Stochastic Diffusions for Control, Inference, and Learning
When
Where
Speakers: Yongxin Chen, Department of Aerospace Engineering, Georgia Tech
Title: Stochastic Diffusions for Control, Inference, and Learning
Abstract: Diffusion processes refer to a class of stochastic processes driven by Brownian motion. They have been widely used in various applications, ranging from engineering to science to finance. In this talk, I will discuss my experiences with diffusion and how this powerful tool has shaped our research programs. I will go over several research projects in the area of control, inference, and machine learning, where we have extensively utilized tools from diffusion processes. In particular, I will present our research on three topics: i) covariance control in which we aim to regulate the uncertainties of a dynamic system; ii) Monte Carlo Markov chain sampling for general inference tasks; iii) and diffusion models for generative modeling in machine learning.

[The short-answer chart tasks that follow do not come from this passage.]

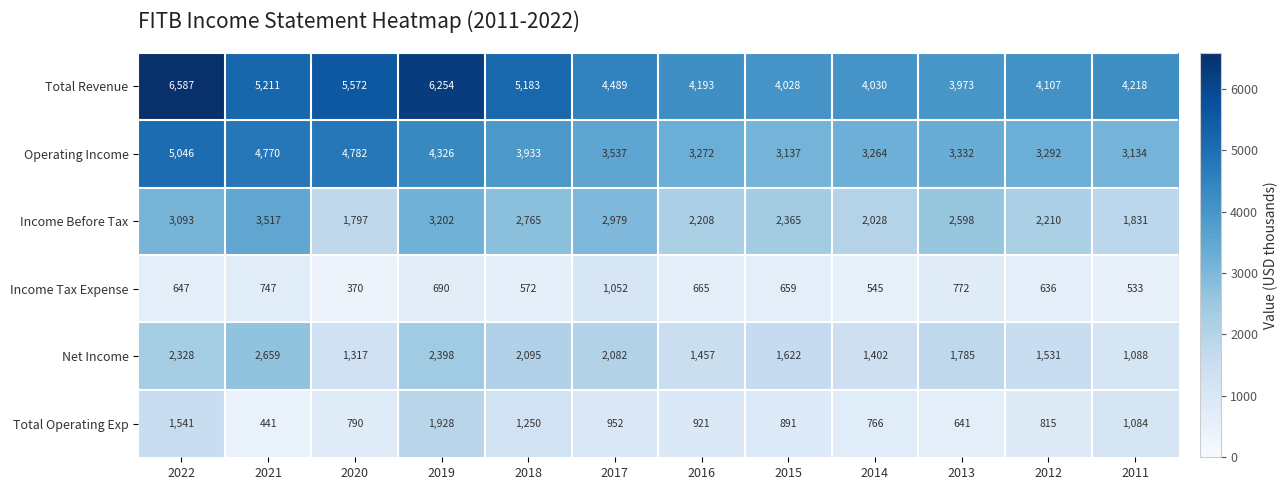

How many categories are shown in the chart?

12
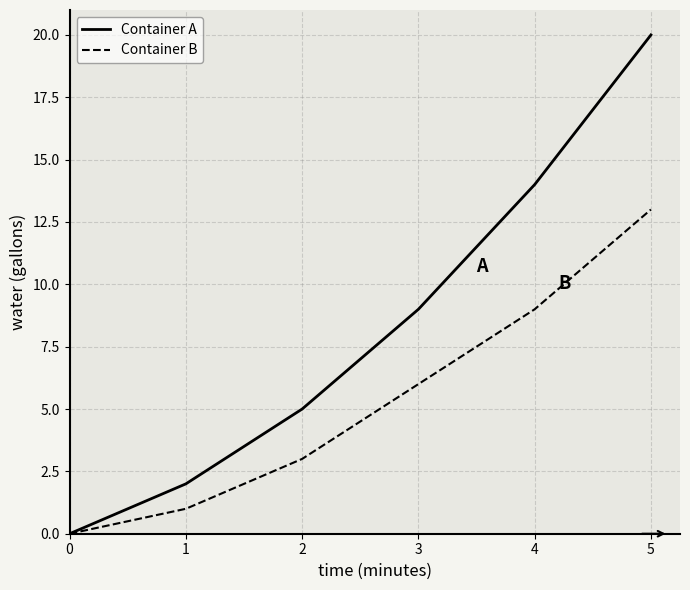

Reading left to right, what are all the values shown in this chart?

Container A: 0	2	5	9	14	20
Container B: 0	1	3	6	9	13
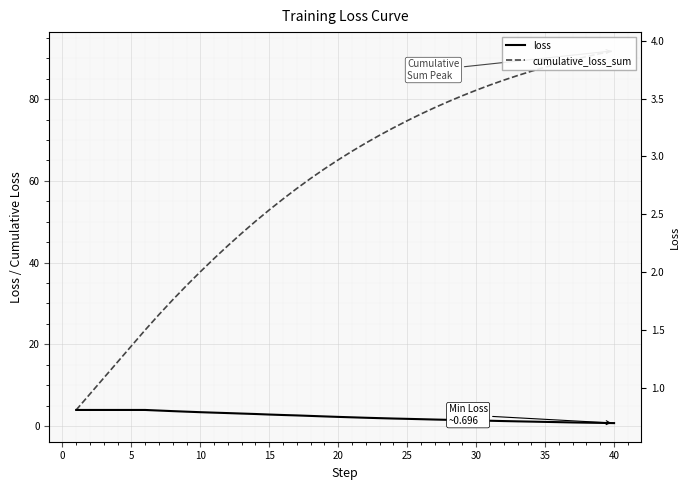

What is the difference between the second highest and minimum values in the loss series?

3.2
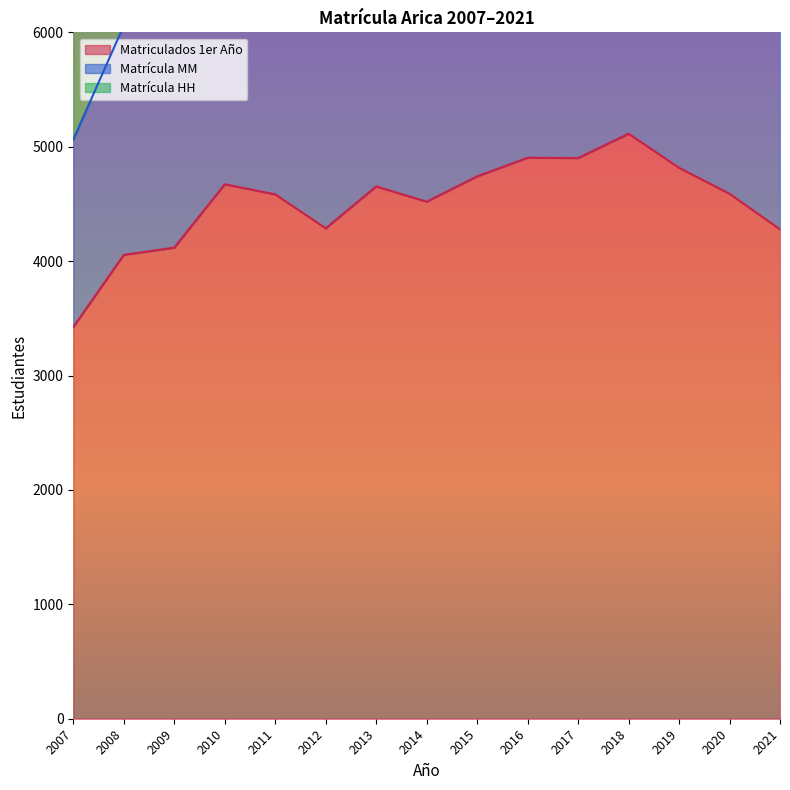

True or false: Matrícula MM and Matriculados 1er Año cross at least once.

False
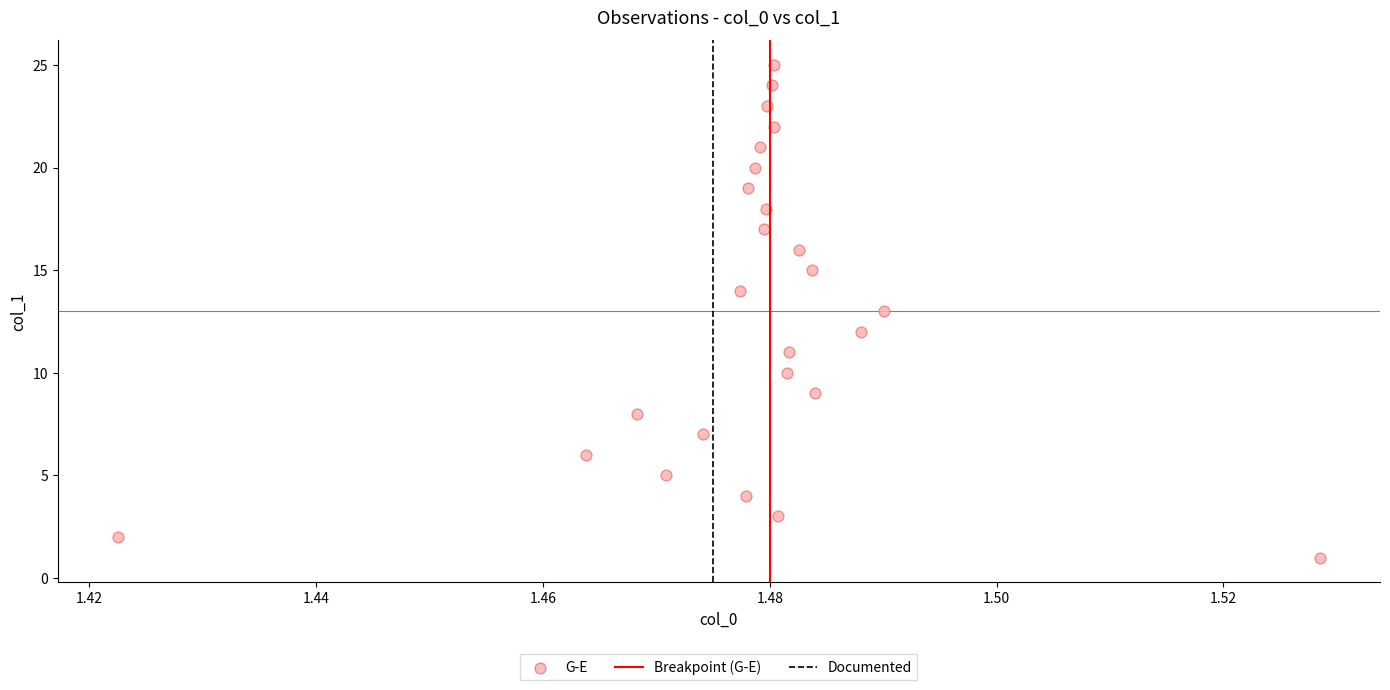

What is the range of Y values (max minus min)?

24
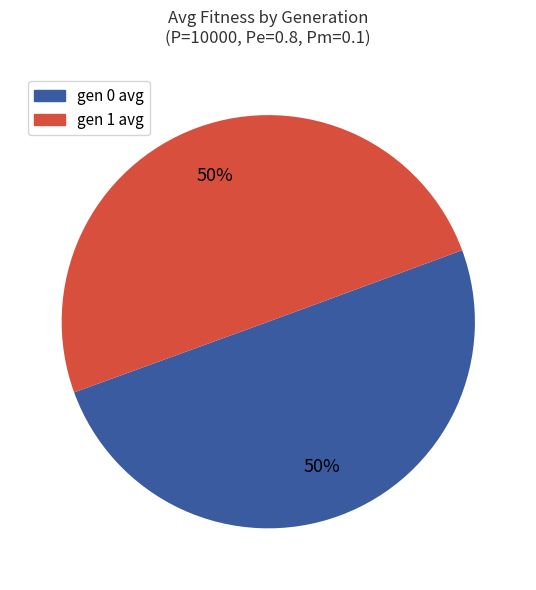

To the nearest percent, what is the average slice percentage?

50%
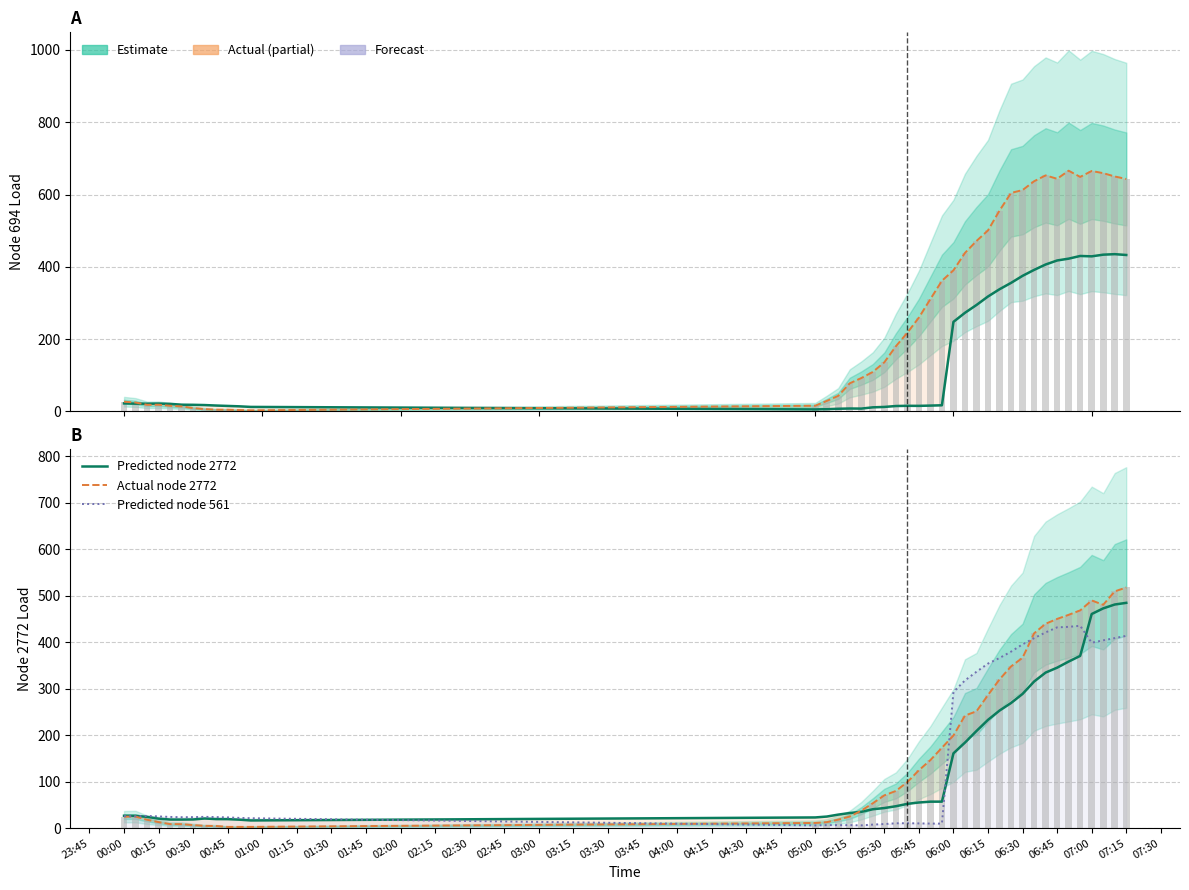

What is the sum of all Actual node 2772 values?

7224.2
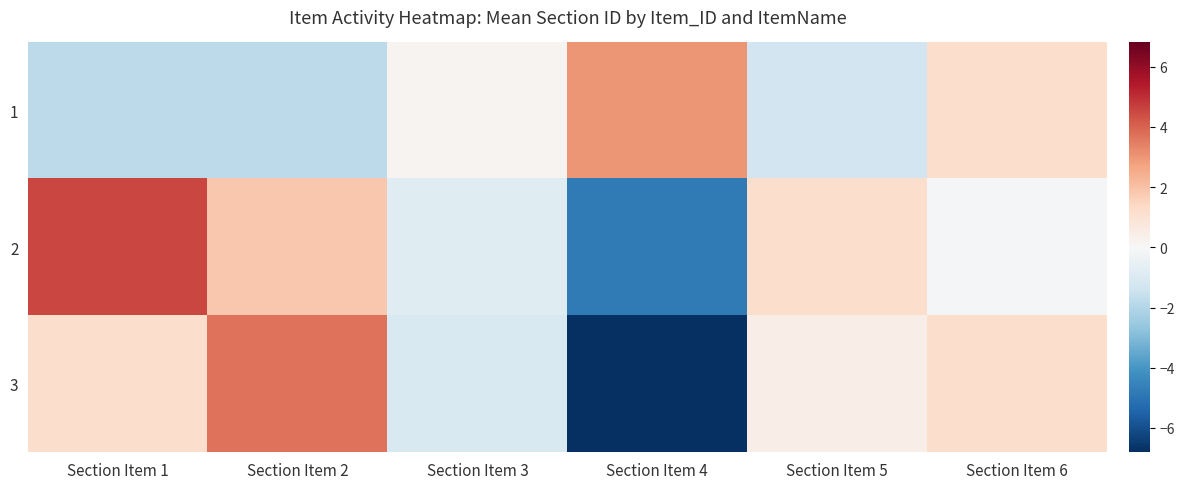

Rank the series at Section Item 3 from lowest to highest value.

3, 2, 1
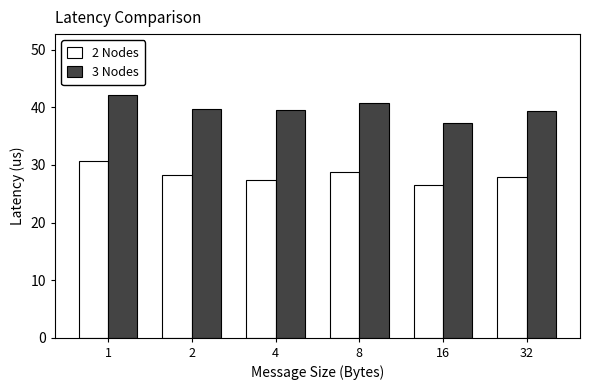

What is the difference between the maximum and second lowest values in the 2 Nodes series?

3.3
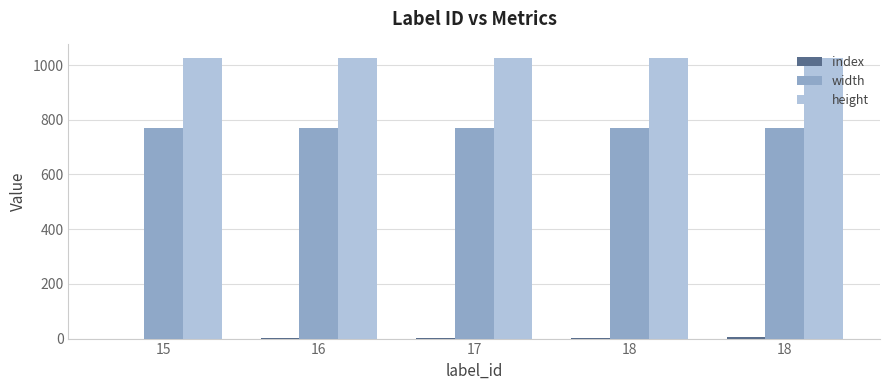

At which category is the sum across all series the highest?

18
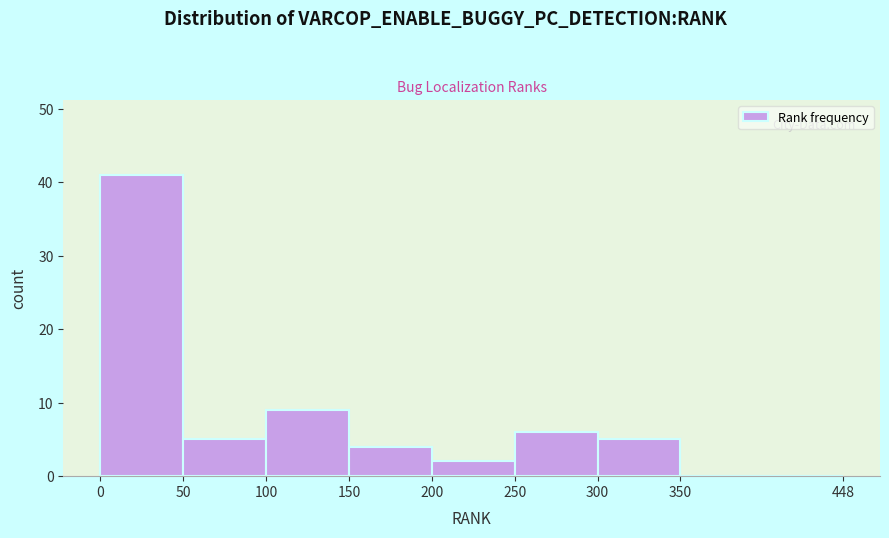

Over which range of the x-axis is the bar tallest?

0 to 50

Yongxin Chen is an Associate Professor in the School of Aerospace Engineering at Georgia Institute of Technology. He has served on the faculty at Iowa State University (2017-2018). Prior to that, he spent one year (2016-2017) at the Memorial Sloan Kettering Cancer Center (MSKCC) as a postdoctoral fellow. He received his BSc from Shanghai Jiao Tong University in 2011, and Ph.D. from University of Minnesota in 2016, both in Mechanical Engineering. He is an awardee of the George S. Axelby Best Paper Award of IEEE Transactions on Automatic Control in 2017 and the best paper prize of SIAM Journal on Control and Optimization in 2023. He received the NSF Faculty Early Career Development Program (CAREER) Award in 2020, the Simons-Berkeley Research Fellowship in 2021, the A. V. `Bal’ Balakrishnan Award in 2021, and the Donald P. Eckman Award for outstanding young engineer in the field of automatic control in 2022. His current research interests are in the areas of control theory, machine learning, and robotics. He enjoys developing new algorithms and theoretical frameworks for real world applications.